We broke for lunch, and I had a great time networking. I met some new friends, and had a blast talking with old friends that I hadn’t seen in a long time. This was the perfect thing to do if I were thinking about getting another church gig.
The afternoon sessions were dedicated to repertoire. The next session was entitled “Getting Started with Arranging for Choir.” Wilberg is a prolific composer and arranger, and I’ve done his works with both my church choirs and with the Chorale. He had done this same presentation 12 years ago, but it was still fascinating. Members of the group would suggest a melody, and Wilberg would quickly put together a demonstration of a composition technique.
The final session was a choral reading session led by Wilberg with packets put together by Pecknel Music. There were several Wilberg pieces, as well as some by other composers. Wilberg would point out where he had used some of the arranging techniques he had covered in the previous session.
With such a big name in town, there was some news coverage. The local Fox affiliate sent a cameraman to the Thursday session, and the Greenville News had an announcement about the concert.
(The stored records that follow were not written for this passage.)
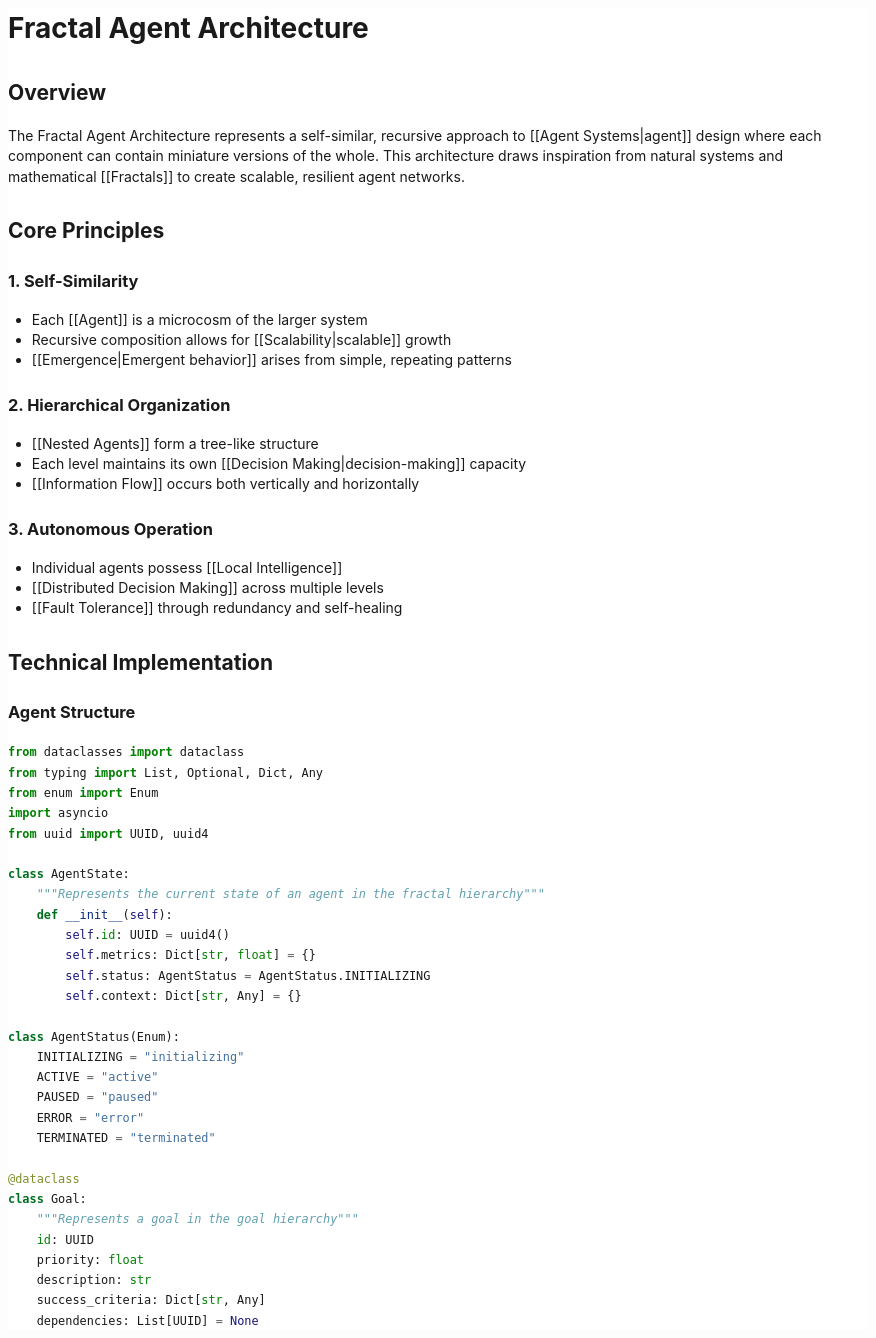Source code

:# Fractal Agent Architecture

## Overview
The Fractal Agent Architecture represents a self-similar, recursive approach to [[Agent Systems|agent]] design where each component can contain miniature versions of the whole. This architecture draws inspiration from natural systems and mathematical [[Fractals]] to create scalable, resilient agent networks.

## Core Principles

### 1. Self-Similarity
- Each [[Agent]] is a microcosm of the larger system
- Recursive composition allows for [[Scalability|scalable]] growth
- [[Emergence|Emergent behavior]] arises from simple, repeating patterns

### 2. Hierarchical Organization
- [[Nested Agents]] form a tree-like structure
- Each level maintains its own [[Decision Making|decision-making]] capacity
- [[Information Flow]] occurs both vertically and horizontally

### 3. Autonomous Operation
- Individual agents possess [[Local Intelligence]]
- [[Distributed Decision Making]] across multiple levels
- [[Fault Tolerance]] through redundancy and self-healing

## Technical Implementation

### Agent Structure
```python
from dataclasses import dataclass
from typing import List, Optional, Dict, Any
from enum import Enum
import asyncio
from uuid import UUID, uuid4

class AgentState:
    """Represents the current state of an agent in the fractal hierarchy"""
    def __init__(self):
        self.id: UUID = uuid4()
        self.metrics: Dict[str, float] = {}
        self.status: AgentStatus = AgentStatus.INITIALIZING
        self.context: Dict[str, Any] = {}
        
class AgentStatus(Enum):
    INITIALIZING = "initializing"
    ACTIVE = "active"
    PAUSED = "paused"
    ERROR = "error"
    TERMINATED = "terminated"

@dataclass
class Goal:
    """Represents a goal in the goal hierarchy"""
    id: UUID
    priority: float
    description: str
    success_criteria: Dict[str, Any]
    dependencies: List[UUID] = None

```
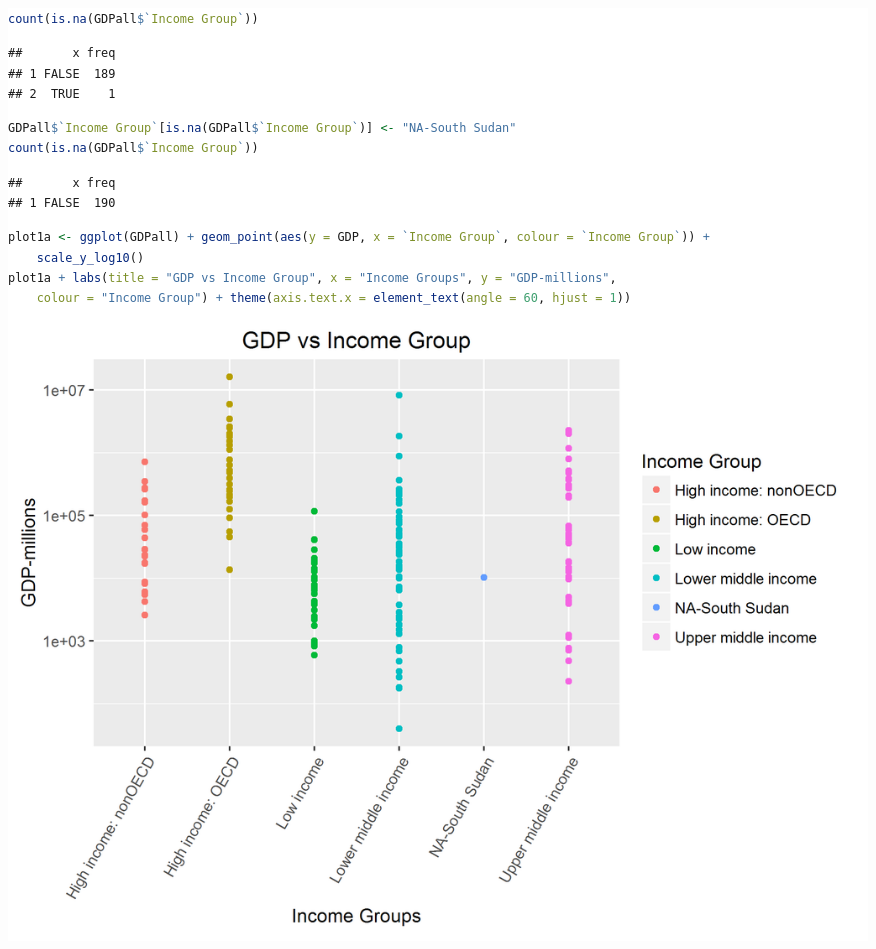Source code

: 
```r
count(is.na(GDPall$`Income Group`))
```

```
##       x freq
## 1 FALSE  189
## 2  TRUE    1
```

```r
GDPall$`Income Group`[is.na(GDPall$`Income Group`)] <- "NA-South Sudan"
count(is.na(GDPall$`Income Group`))
```

```
##       x freq
## 1 FALSE  190
```

```r
plot1a <- ggplot(GDPall) + geom_point(aes(y = GDP, x = `Income Group`, colour = `Income Group`)) + 
    scale_y_log10()
plot1a + labs(title = "GDP vs Income Group", x = "Income Groups", y = "GDP-millions", 
    colour = "Income Group") + theme(axis.text.x = element_text(angle = 60, hjust = 1))
```

<img src="DResnick_CaseStudy_I_Final4d_files/figure-html/unnamed-chunk-16-1.png" width="1000px" />
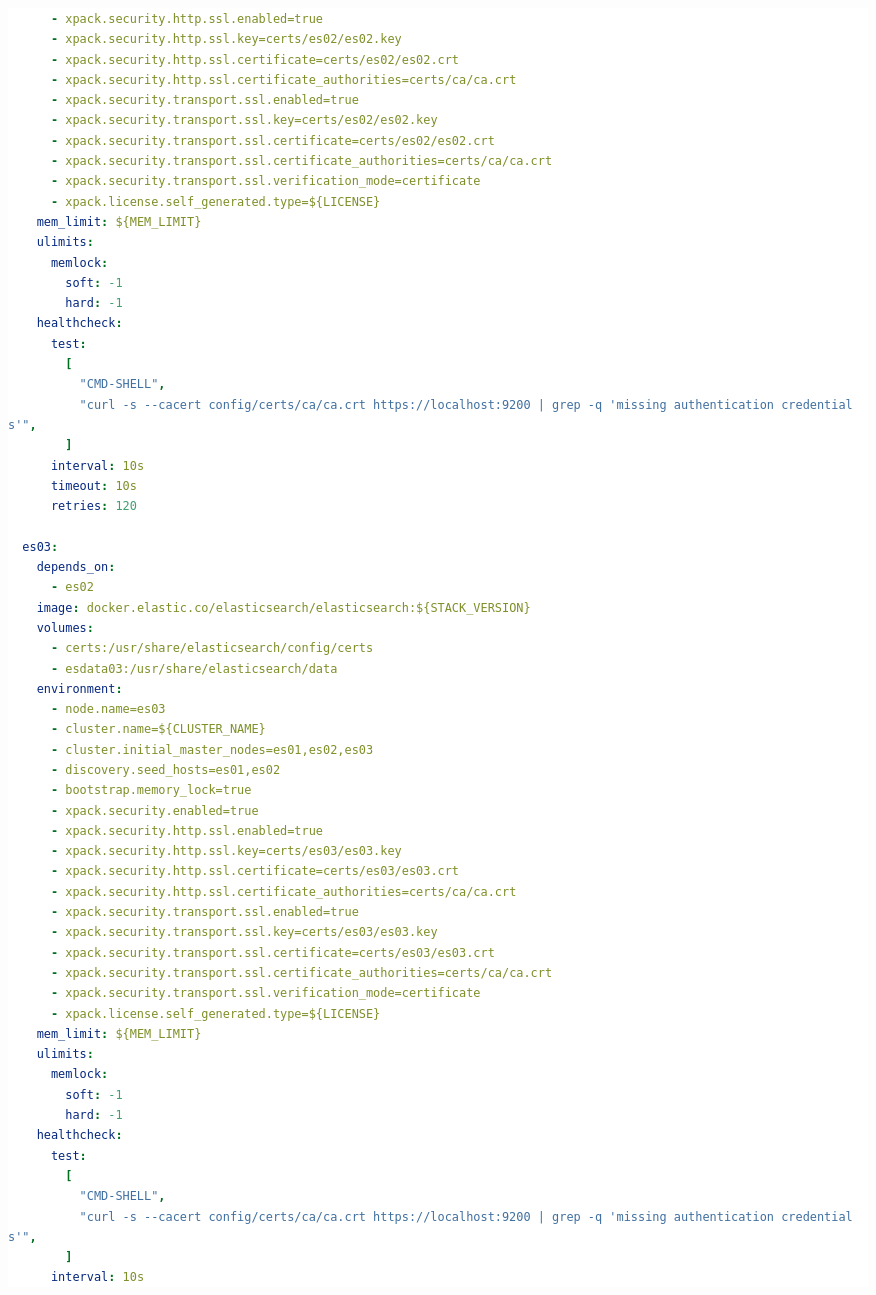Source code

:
 ```yaml
      - xpack.security.http.ssl.enabled=true
      - xpack.security.http.ssl.key=certs/es02/es02.key
      - xpack.security.http.ssl.certificate=certs/es02/es02.crt
      - xpack.security.http.ssl.certificate_authorities=certs/ca/ca.crt
      - xpack.security.transport.ssl.enabled=true
      - xpack.security.transport.ssl.key=certs/es02/es02.key
      - xpack.security.transport.ssl.certificate=certs/es02/es02.crt
      - xpack.security.transport.ssl.certificate_authorities=certs/ca/ca.crt
      - xpack.security.transport.ssl.verification_mode=certificate
      - xpack.license.self_generated.type=${LICENSE}
    mem_limit: ${MEM_LIMIT}
    ulimits:
      memlock:
        soft: -1
        hard: -1
    healthcheck:
      test:
        [
          "CMD-SHELL",
          "curl -s --cacert config/certs/ca/ca.crt https://localhost:9200 | grep -q 'missing authentication credentials'",
        ]
      interval: 10s
      timeout: 10s
      retries: 120

  es03:
    depends_on:
      - es02
    image: docker.elastic.co/elasticsearch/elasticsearch:${STACK_VERSION}
    volumes:
      - certs:/usr/share/elasticsearch/config/certs
      - esdata03:/usr/share/elasticsearch/data
    environment:
      - node.name=es03
      - cluster.name=${CLUSTER_NAME}
      - cluster.initial_master_nodes=es01,es02,es03
      - discovery.seed_hosts=es01,es02
      - bootstrap.memory_lock=true
      - xpack.security.enabled=true
      - xpack.security.http.ssl.enabled=true
      - xpack.security.http.ssl.key=certs/es03/es03.key
      - xpack.security.http.ssl.certificate=certs/es03/es03.crt
      - xpack.security.http.ssl.certificate_authorities=certs/ca/ca.crt
      - xpack.security.transport.ssl.enabled=true
      - xpack.security.transport.ssl.key=certs/es03/es03.key
      - xpack.security.transport.ssl.certificate=certs/es03/es03.crt
      - xpack.security.transport.ssl.certificate_authorities=certs/ca/ca.crt
      - xpack.security.transport.ssl.verification_mode=certificate
      - xpack.license.self_generated.type=${LICENSE}
    mem_limit: ${MEM_LIMIT}
    ulimits:
      memlock:
        soft: -1
        hard: -1
    healthcheck:
      test:
        [
          "CMD-SHELL",
          "curl -s --cacert config/certs/ca/ca.crt https://localhost:9200 | grep -q 'missing authentication credentials'",
        ]
      interval: 10s
```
Ultimately, I decided not to participate in the Friday night concert. It would have been fun, but I was worn out and just wanted to spend the cold evening at home. I’d enjoyed working with Mack Wilberg, and Furman did a great job putting on the conference, especially my friends Marcella Friese, Hugh Floyd, Bill Thomas, and Charles Thompkins from Furman, and Charlie Jones from Pecknel Music. Now I’m looking forward to next year’s conference. Perhaps by that time I’ll have my own choir and this will be more practical than theoretical.